The research note, titled “Energy Transition 2023: The Evolving Role of O&G Companies in the Energy Transition”, conducted by Capital Economics, assessed the energy transition activities of 15 top oil and gas (O&G) majors. The findings underscore the industry’s transformation, with these companies collectively investing US$16.5 billion in their energy transition activities in 2022.
Oil and gas giants are pursuing diverse energy transition strategies shaped by their specific geographical and policy contexts, shareholder pressures and existing asset bases. These strategies for progressing the energy transition fall into four main categories:
- Carbon removal – offsetting/reducing ongoing emissions to meet emission targets.
- Low carbon solutions – displacing fossil fuel energy with less carbon-intensive alternatives such as low-carbon fuels or electric vehicle charging infrastructure.

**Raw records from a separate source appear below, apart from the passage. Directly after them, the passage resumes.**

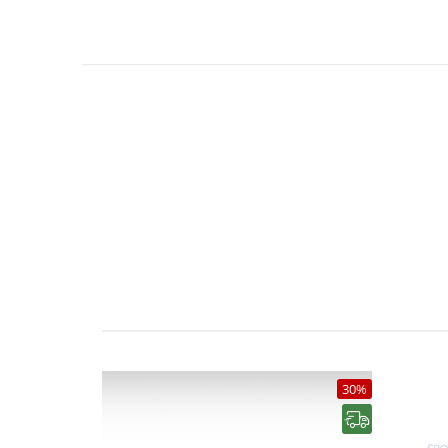
30%
رایگان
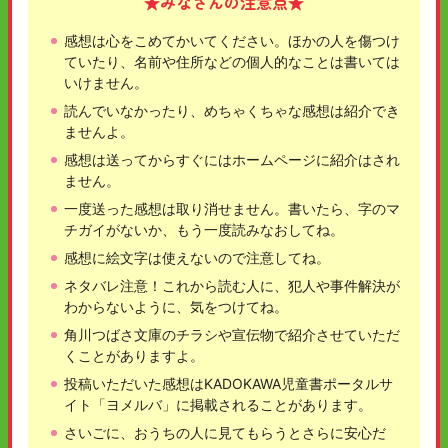
★みなさんの注意点★
感想は心をこめてかいてください。ほかの人を傷つけ
ていたり、名前や住所などの個人的なことは書いては
いけません。
読んでいなかったり、めちゃくちゃな感想は紹介でき
ませんよ。
感想は送ってからすぐにはホームページに紹介はされ
ません。
一度送った感想は取り消せません。書いたら、字のマ
チガイがないか、もう一度読みなおしてね。
感想に絵文字は使えないので注意してね。
ネタバレ注意！これから読む人に、犯人や事件解決が
わからないように、気をつけてね。
角川つばさ文庫のチラシや宣伝物で紹介させていただ
くことがありますよ。
投稿いただいた感想はKADOKAWA児童書ポータルサ
イト「ヨメルバ」に掲載されることがあります。
さいごに、おうちの人に見てもらうとさらに安心だ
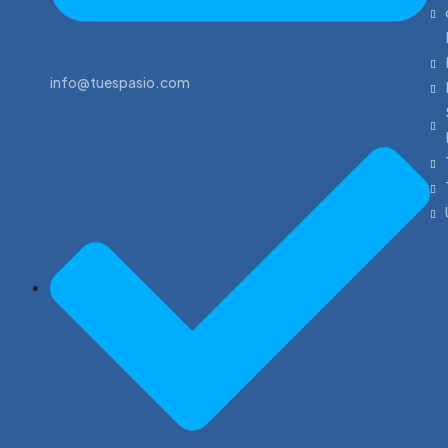
info@tuespasio.com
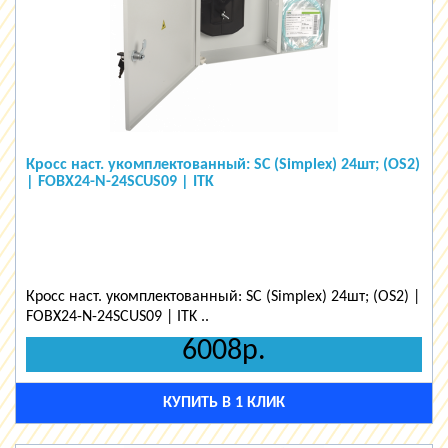
Кросс наст. укомплектованный: SC (Simplex) 24шт; (OS2)
| FOBX24-N-24SCUS09 | ITK
Кросс наст. укомплектованный: SC (Simplex) 24шт; (OS2) |
FOBX24-N-24SCUS09 | ITK ..
6008р.
КУПИТЬ В 1 КЛИК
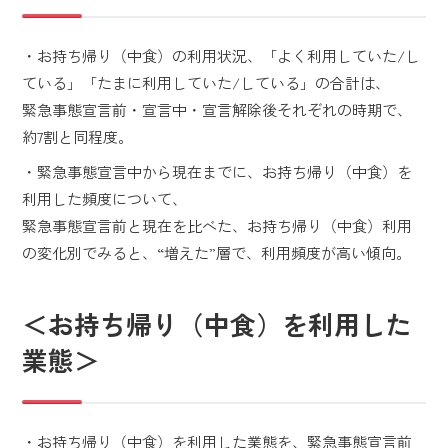
・お持ち帰り（中食）の利用状況、「よく利用していた/し
ている」「たまに利用していた/している」の合計は、
緊急事態宣言前・宣言中・宣言解除後それぞれの時期で、
約7割と同程度。
・緊急事態宣言中から現在までに、お持ち帰り（中食）を
利用した頻度について、
緊急事態宣言前と現在を比べた、お持ち帰り（中食）利用
の変化別でみると、“増えた”層で、利用頻度が高い傾向。
＜お持ち帰り（中食）を利用した
業態＞
・お持ち帰り（中食）を利用した業態を、緊急事態宣言前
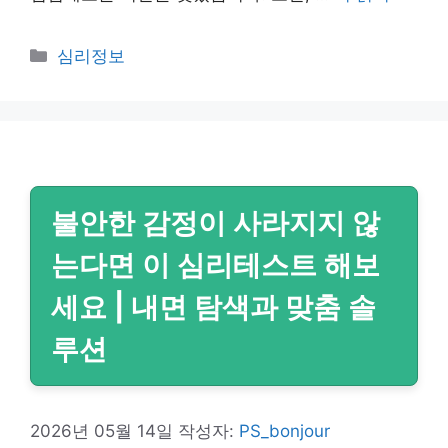
카
심리정보
테
고
리
불안한 감정이 사라지지 않
는다면 이 심리테스트 해보
세요 | 내면 탐색과 맞춤 솔
루션
2026년 05월 14일
작성자:
PS_bonjour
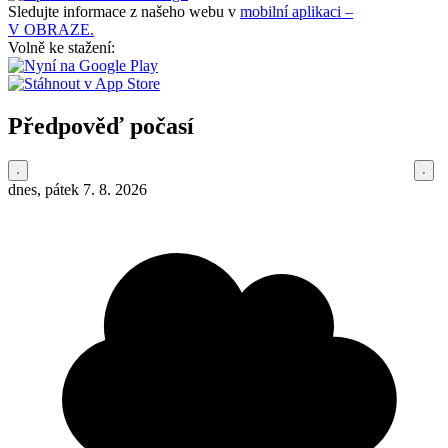
Sledujte informace z našeho webu v
mobilní aplikaci –
V OBRAZE.
Volně ke stažení:
Předpověď počasí
dnes, pátek 7. 8. 2026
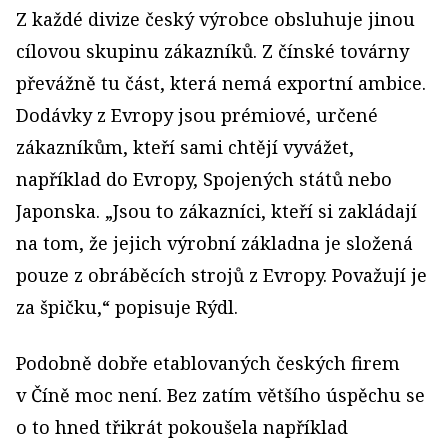
Z každé divize český výrobce obsluhuje jinou
cílovou skupinu zákazníků. Z čínské továrny
převážně tu část, která nemá exportní ambice.
Dodávky z Evropy jsou prémiové, určené
zákazníkům, kteří sami chtějí vyvážet,
například do Evropy, Spojených států nebo
Japonska. „Jsou to zákazníci, kteří si zakládají
na tom, že jejich výrobní základna je složená
pouze z obráběcích strojů z Evropy. Považují je
za špičku,“ popisuje Rýdl.
Podobně dobře etablovaných českých firem
v Číně moc není. Bez zatím většího úspěchu se
o to hned třikrát pokoušela například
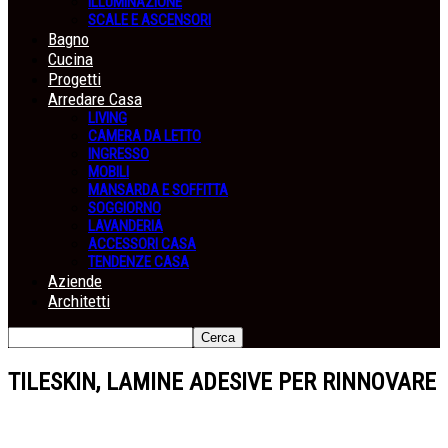
ILLUMINAZIONE
SCALE E ASCENSORI
Bagno
Cucina
Progetti
Arredare Casa
LIVING
CAMERA DA LETTO
INGRESSO
MOBILI
MANSARDA E SOFFITTA
SOGGIORNO
LAVANDERIA
ACCESSORI CASA
TENDENZE CASA
Aziende
Architetti
TILESKIN, LAMINE ADESIVE PER RINNOVARE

- Renewable generation – including initiatives like wind farms.
- Hydrogen – exploring hydrogen as a “clean fuel”.
Currently, 13 of the 15 assessed companies have committed to achieving net-zero emissions by 2050, a significant increase from nine in 2021. Additionally, 11 companies have joined the “Aiming for Zero Methane Initiative”, supported by members of the Oil and Gas Climate Initiative.
“While overall spending on renewables and low carbon initiatives averaged 7.4% of capital expenditure in 2022 for the sampled companies, the wide variances between individual companies underscores how the energy transition remains in its early days as a collective strategic priority,” noted Munir Hassan, Head of the CMS Energy & Climate Change Group.
“The companies assessed here face pressures from all sides. But their commitments and initiatives demonstrate that the energy transition is nevertheless now underway and augmenting business as usual, even as the destination for each of them remains unclear.”
Renewables have taken the lead in global investment, outpacing fossil fuels. Data from the International Energy Agency (IEA) reveals that energy investment totalled US$2.2 trillion in 2021 and nearly US$2.4 trillion in 2022. The share of clean energy investment has been steadily increasing over time, comprising 59.3% in 2021 and 60.2% in 2022.
Peak consumption of natural gas is expected to follow peak oil, projected for the mid-2030s.
The research shows companies are now aligning their energy transition pathways more closely with national roadmaps. This alignment highlights the emerging standard for emissions reporting across industries. European oil and gas majors lead in diversifying energy offerings, driven by regional climate commitments and shareholder/public sentiment. US companies have also adapted their strategies in response to shareholder expectations, focusing on low carbon products and services. National oil and gas companies which form integral components of their countries’ carbon reduction commitments reflect their nations’ evolving climate goals.